On the topic of the change in the number of black African graduates over the last twenty years (and the recent media hype) this study by my colleague and friend Dr Hendrik van Broekhuizen is all that needs to be said:
“In addition to the expansion of South Africa’s yearly graduate outputs, the nature of the policy changes which have affected the HE system over the past 25 years means that the demographic composition of South Africa’s stock of graduates has also changed radically over time. This is clearly evident when looking at changes in the racial composition of the graduates produced by the HE system each year. Figure 3.2 reveals that, while the number of White graduates produced annually has increased only moderately from about 27 500 to just over 35 000 in the past 25 years, the number of Black graduates produced has increased more than 16-fold from about 3 400 in 1986 to more than 55 600 in 2011. The implications of the racial differences in graduate output growth are simple: while the HE system produced 7.9 White graduates for each Black graduate in 1986, by 2011 it produced 1.6 Black graduates for every single White graduate.
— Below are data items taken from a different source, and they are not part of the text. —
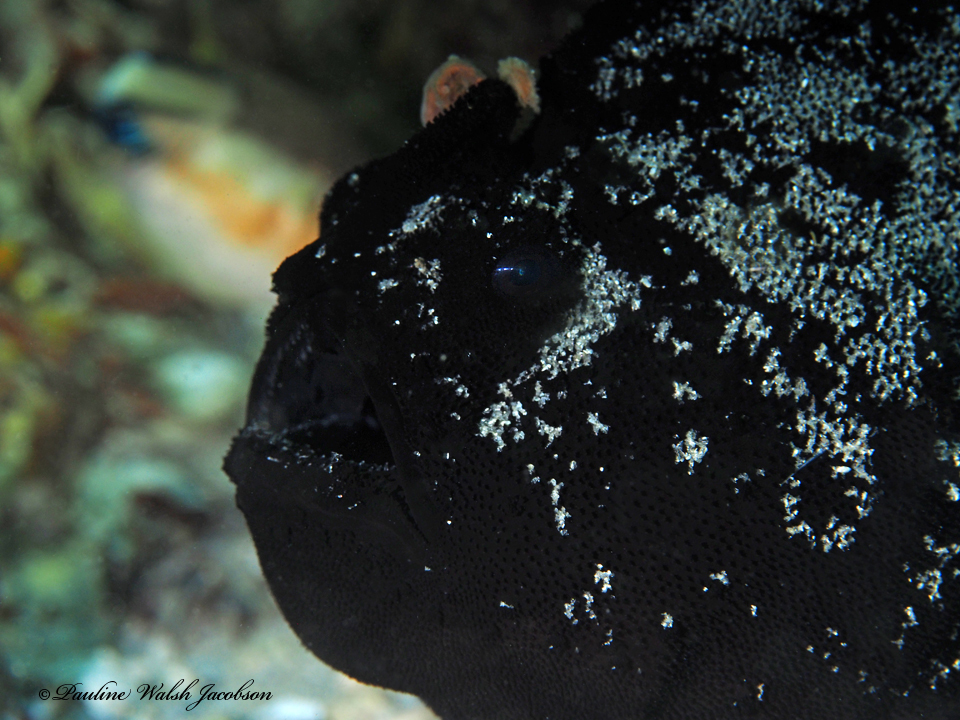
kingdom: Animalia
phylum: Chordata
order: Lophiiformes
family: Antennariidae
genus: Antennarius
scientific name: Antennarius striatus
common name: Striated frogfish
Figure 3.3 offers a similarly poignant illustration of the extent of change in the racial composition of South Africa’s stock of graduates by showing the respective racial shares of the total number of graduates produced in each year since 1986″ (p13).
From his 2013 Economic Society of South Africa paper.
Dear Nic
Thank you for keeping us fellow educationalists updated and for your sobering and illuminating articles and stats.